Adam's approach is to try make things easy and low stress. Examples include composting food waste directly on the veggie beds and cleverly placed avocado trees in the corner of each bed, to act like stakes protecting the veggies in the middle when lugging the hose around. 

We enjoyed a delicious lunch of home cooked and grown goodies preparated by Tink and delicious home baking brought by attendees. 

After lunch we sat around the table in the sunshine for a deeper dive into Syntropic Agroforestry. If you are keen to learn more about its inspiring origins and priniciples  Adam recommended watching this 15 minute video - Life in Syntropy.

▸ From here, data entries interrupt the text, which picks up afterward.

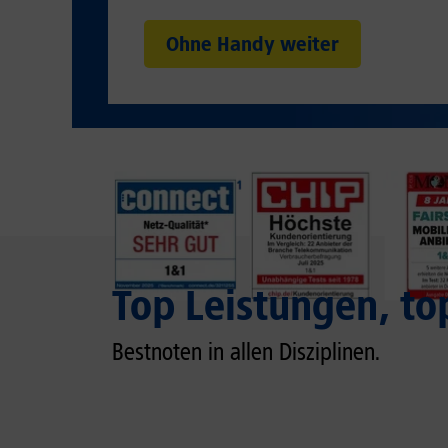
Ohne Handy weiter
Top Leistungen, to
Bestnoten in allen Disziplinen.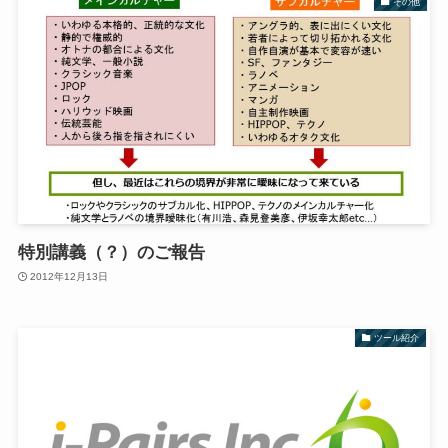
その他
特別講義（？）のご報告
2012年12月13日
ツール紹介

Adam focussed on the principle of arranging your species according to strata - which is not about the height of the plant but about their shade tolerance. In Syntropy the strata are divided into 4 categories: 

  • low - plants that want a lot of shade
  • medium - e.g. citrus - ideally wants 40-50% shade. Full sunshine might create high productivity but also creates stressed plants, impacting the fruit size, quality and taste
  • high - plants that tolerate shade when they are young but like a lot of sun when they have developed
  • emergent - plants that want full sunshine e.g. corn

Adam's top tips were: 

  1. Put enough diversity in your garden, by planting plants from all 4 strata together, and let them figure it out between them the natural succession. 
  2. Use pruning as fertility - dropping the vegetation on your beds. Keep trees from maturing as once mature they slow the growth of other species
  3. Plant low fertility support species and chop them before they flower, then plant seeds for the next level of fertility. By doing so you can create soil fertility in a series of years that might otherwise take decades. 
  4. Syntrophy is 90% management 10% planting. There is a lot of labour involved in pruning  - but if you don't go too big its manageable.

Tink also shared their story of trying to establish co-housing in their paddocks. They encountered many challenges with the council ove the years and sadly the high costs of consenting meant that it was not viable financially. There was much discussion about the challenges and opportunites in this space.

To finish up the day there was the regular crop swap table - this time filled with Taewa, Kumara, beans and Dahlia's. Everyone left with a full tum, new connections, inspiration and pockets full of bulbs, seeds and potatoes!